As a kid growing up in the mostly Latino neighborhood of Oak Cliff in Dallas, Giovanni Valderas used to run around his neighborhood and see lots of familiar faces in all the usual places. He remembers visiting people who lived in mobile homes and bumping into schoolmates and buddies in the apartment complexes that he ran in and out of during summer.
But these days, Valderas says, a lot of those places have been have been knocked down and flatted. He says the locations where the apartments used to be now have huge real estate signs on them and he’s wondering what this means for his predominately Latino community.
“I just think it’s really interesting,” says Valderas, “what does that say about the culture we have in Oak Cliff? Will that be going away too?”

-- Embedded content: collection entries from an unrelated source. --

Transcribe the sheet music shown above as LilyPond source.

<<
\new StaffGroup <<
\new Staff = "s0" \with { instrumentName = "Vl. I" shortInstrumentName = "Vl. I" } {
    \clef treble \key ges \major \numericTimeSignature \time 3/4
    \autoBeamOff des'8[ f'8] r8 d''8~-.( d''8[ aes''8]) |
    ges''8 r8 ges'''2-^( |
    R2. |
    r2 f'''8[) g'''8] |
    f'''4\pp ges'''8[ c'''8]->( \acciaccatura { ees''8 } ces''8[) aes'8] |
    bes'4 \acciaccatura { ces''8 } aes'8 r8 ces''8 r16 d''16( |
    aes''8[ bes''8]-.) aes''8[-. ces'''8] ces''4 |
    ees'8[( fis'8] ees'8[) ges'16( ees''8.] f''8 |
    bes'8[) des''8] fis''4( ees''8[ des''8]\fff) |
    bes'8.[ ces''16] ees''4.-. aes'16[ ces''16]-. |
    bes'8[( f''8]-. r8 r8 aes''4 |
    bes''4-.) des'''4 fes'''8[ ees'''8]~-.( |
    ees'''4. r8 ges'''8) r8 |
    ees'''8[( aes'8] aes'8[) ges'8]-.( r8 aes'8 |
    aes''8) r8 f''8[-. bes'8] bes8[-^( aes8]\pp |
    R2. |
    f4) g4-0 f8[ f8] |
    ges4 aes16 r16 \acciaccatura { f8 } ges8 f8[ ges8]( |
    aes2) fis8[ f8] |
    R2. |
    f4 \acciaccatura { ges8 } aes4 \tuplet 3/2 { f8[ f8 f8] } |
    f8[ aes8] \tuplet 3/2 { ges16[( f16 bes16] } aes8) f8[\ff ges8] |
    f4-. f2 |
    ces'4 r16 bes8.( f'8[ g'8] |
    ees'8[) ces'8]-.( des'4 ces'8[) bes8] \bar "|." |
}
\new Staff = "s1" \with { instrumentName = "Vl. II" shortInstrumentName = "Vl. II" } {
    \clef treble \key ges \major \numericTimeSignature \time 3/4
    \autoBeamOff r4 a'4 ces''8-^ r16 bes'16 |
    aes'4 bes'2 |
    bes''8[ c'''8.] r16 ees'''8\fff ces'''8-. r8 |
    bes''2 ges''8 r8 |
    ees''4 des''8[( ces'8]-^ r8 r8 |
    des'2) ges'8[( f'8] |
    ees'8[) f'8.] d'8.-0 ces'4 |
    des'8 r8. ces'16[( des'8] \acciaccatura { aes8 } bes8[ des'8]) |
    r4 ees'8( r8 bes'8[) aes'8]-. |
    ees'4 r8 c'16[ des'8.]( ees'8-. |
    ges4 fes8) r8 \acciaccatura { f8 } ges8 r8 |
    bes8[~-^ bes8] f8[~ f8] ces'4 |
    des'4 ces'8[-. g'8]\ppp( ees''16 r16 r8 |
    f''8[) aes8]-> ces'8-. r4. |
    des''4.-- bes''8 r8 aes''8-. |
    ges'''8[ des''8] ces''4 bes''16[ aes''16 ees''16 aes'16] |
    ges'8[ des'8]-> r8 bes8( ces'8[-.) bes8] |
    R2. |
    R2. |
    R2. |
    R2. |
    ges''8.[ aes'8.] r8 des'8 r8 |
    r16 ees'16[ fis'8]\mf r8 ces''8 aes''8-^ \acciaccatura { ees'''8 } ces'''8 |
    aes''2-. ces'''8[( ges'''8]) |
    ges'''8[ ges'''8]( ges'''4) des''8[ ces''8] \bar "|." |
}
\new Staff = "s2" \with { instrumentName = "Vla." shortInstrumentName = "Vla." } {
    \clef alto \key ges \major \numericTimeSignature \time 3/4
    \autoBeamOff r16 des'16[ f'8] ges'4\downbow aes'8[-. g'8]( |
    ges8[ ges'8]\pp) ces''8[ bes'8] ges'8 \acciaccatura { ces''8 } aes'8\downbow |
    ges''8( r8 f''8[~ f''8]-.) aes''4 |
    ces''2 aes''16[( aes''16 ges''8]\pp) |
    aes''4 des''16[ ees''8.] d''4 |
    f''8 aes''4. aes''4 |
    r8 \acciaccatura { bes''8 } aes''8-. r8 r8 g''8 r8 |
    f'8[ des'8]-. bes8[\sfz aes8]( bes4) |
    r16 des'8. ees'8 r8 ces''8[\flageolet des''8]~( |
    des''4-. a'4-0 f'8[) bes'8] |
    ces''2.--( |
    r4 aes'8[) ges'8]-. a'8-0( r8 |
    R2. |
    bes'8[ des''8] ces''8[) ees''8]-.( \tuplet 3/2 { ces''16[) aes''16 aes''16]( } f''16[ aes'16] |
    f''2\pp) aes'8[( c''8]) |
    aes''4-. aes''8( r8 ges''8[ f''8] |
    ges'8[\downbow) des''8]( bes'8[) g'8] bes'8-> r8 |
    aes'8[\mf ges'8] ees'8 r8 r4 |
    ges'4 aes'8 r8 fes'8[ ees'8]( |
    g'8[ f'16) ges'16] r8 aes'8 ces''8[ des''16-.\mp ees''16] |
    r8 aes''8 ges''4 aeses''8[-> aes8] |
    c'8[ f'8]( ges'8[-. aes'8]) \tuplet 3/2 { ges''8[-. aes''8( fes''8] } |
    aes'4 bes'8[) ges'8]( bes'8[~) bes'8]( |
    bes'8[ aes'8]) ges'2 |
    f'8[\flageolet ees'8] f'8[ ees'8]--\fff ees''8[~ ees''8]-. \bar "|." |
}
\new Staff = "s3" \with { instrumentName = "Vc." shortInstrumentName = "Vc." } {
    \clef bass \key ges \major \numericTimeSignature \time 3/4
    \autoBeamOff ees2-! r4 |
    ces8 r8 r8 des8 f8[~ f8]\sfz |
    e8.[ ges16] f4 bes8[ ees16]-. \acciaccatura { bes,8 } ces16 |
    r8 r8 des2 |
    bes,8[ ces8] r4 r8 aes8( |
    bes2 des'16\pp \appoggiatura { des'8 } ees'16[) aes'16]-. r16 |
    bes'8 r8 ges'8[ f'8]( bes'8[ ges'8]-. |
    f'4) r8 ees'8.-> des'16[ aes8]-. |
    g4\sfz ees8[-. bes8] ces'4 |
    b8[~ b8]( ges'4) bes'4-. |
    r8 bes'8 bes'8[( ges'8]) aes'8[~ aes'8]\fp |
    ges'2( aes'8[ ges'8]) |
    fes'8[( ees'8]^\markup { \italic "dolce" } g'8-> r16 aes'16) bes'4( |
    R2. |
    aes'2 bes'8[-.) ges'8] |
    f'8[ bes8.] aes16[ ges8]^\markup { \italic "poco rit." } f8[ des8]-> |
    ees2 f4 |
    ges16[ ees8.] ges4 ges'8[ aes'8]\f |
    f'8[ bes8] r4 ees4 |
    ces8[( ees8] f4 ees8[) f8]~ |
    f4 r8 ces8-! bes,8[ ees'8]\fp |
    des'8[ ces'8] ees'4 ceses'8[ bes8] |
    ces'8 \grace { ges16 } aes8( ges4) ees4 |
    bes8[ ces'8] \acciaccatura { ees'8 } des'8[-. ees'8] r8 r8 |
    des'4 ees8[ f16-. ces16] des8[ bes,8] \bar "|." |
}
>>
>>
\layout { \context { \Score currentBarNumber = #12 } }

These questions about his community were the catalyst for “Forged Utopia.” Valderas created a giant sign that looks part piñata, part real estate sign. He positioned it right next to an actual real estate sign in the neighborhood to see what would come of it. “I wanted the signs to begin a dialogue with one another, but also with the community,” says Valderas.
Why Piñatas Though?
The choice to use materials similar to those for making piñatas for his painting/installation came from two places: fascination and reflection.
Valderas says he’s always been charmed with the piñata, which is why he’s incorporated it into his work. “Back in indigenous world, in Latin America, the custom of using piñatas was co-opted by Spaniards as a way of attracting the locals toward Catholicism,” says Valderas. “That’s always had me fascinated and has inspired me to make my work piñata-based in elements.”
Today, piñatas are culturally accepted by many cultures and Valderas says that was important too. “Piñatas are really tactile and festive. People are really comfortable with [piñatas] so they won’t be put off. And because of that, maybe people can just sit while they’re in traffic and think about things.”
In addition to being festive, piñatas are also temporary. Valderas constructed the signs in traditional piñata technique, with paper mache and a wooden armature underneath. That means his creations will only last at most a couple of months before they begin to disintegrate, at which point he’ll return to collect the frames. He compares it to the state of Oak Cliff: “It’s this idea of communities slowly disintegrating as what we once knew them as.”
Valderas also believes that his “piñata sign” is a reflective portrait of his community, because he uses Spanish language slang on it. Since the work is intended for members of his own community, he wanted to use their vocabulary. “Saying yeah, it is this slang language, but it’s ours, we own it, it’s something really beautiful,” Valderas says. He considered including English subtitles with the exhibit but opted not to: for non-Spanish speaking visitors, that hurdle to understanding mirrors the everyday struggles of immigrants to understand and adapt to different cultures.
Several of the signs are common expressions, while others could have multiple meanings. One sign features shredded newspapers and, in bright orange and white, the words “Ay Te Miro,” an informal way to say “see you later.” Some are less polite than others: one teal sign reads “Te Jodiste,” or, “You’re screwed.” Many, however, showcase Valderas’ optimism.
Gentrification is a shadow that looms over many communities. Photo: Hady Mawajdeh
One such sign reads “No Hay Pedo.” According to Valderas, “that translates to something like ‘there’s no fart,’ but to native Spanish speakers it means “there’s no problem.” Valderas believes the signs are a powerful symbol of hope. Even if the neighborhood changes, he thinks, everything’s going to be okay. “Gentrification is such a complicated issue and I’m not looking for a solution,” says Valderas, “people who migrate will continue to do so and they will continue to flourish.”
Conversation, Not Solution
“Forged Utopia” is part of a series of exhibitions at the MAC, which moved from uptown to the Cedars, addressing issues related to gentrification and diversity in the area. Director of the MAC Rachel Rogerson believes that it’s important to consider the gallery’s role in the neighborhood, which has seen a similar urban transformation as the one in Oak Cliff. “I think art is often times a forebearer to gentrification, unfortunately,” she says. But she hopes that the creative nature of the Cedars will prevent the area from filling up with “high rises and expensive apartments.”
Valderas may not solve gentrification, or even seek to, but he is still dedicated to serving the community he grew up in. He says the lack of opportunities for artists of color “weighs heavy” on his mind. In his work on the Cultural Affairs Commission for the city of Dallas, which he stepped down from recently, and as assistant director of the Kirk Hopper Gallery, he has sought to create opportunities for talented minority artists who are working on or talking about relevant topics, like trying to assimilate into American culture.
When it comes to his piñata signs, the public installations are perhaps even more important than the gallery exhibition itself. He wants to reach an audience beyond gallery attendees, and, ultimately, his messages are for the community he grew up in. When he started thinking about how to reach that demographic, he decided that temporary, public art would be the best way to spark conversation.
“If someone stuck in traffic is staring at this thing and can see the links between these two objects that are so different from each other, I’m content with that.”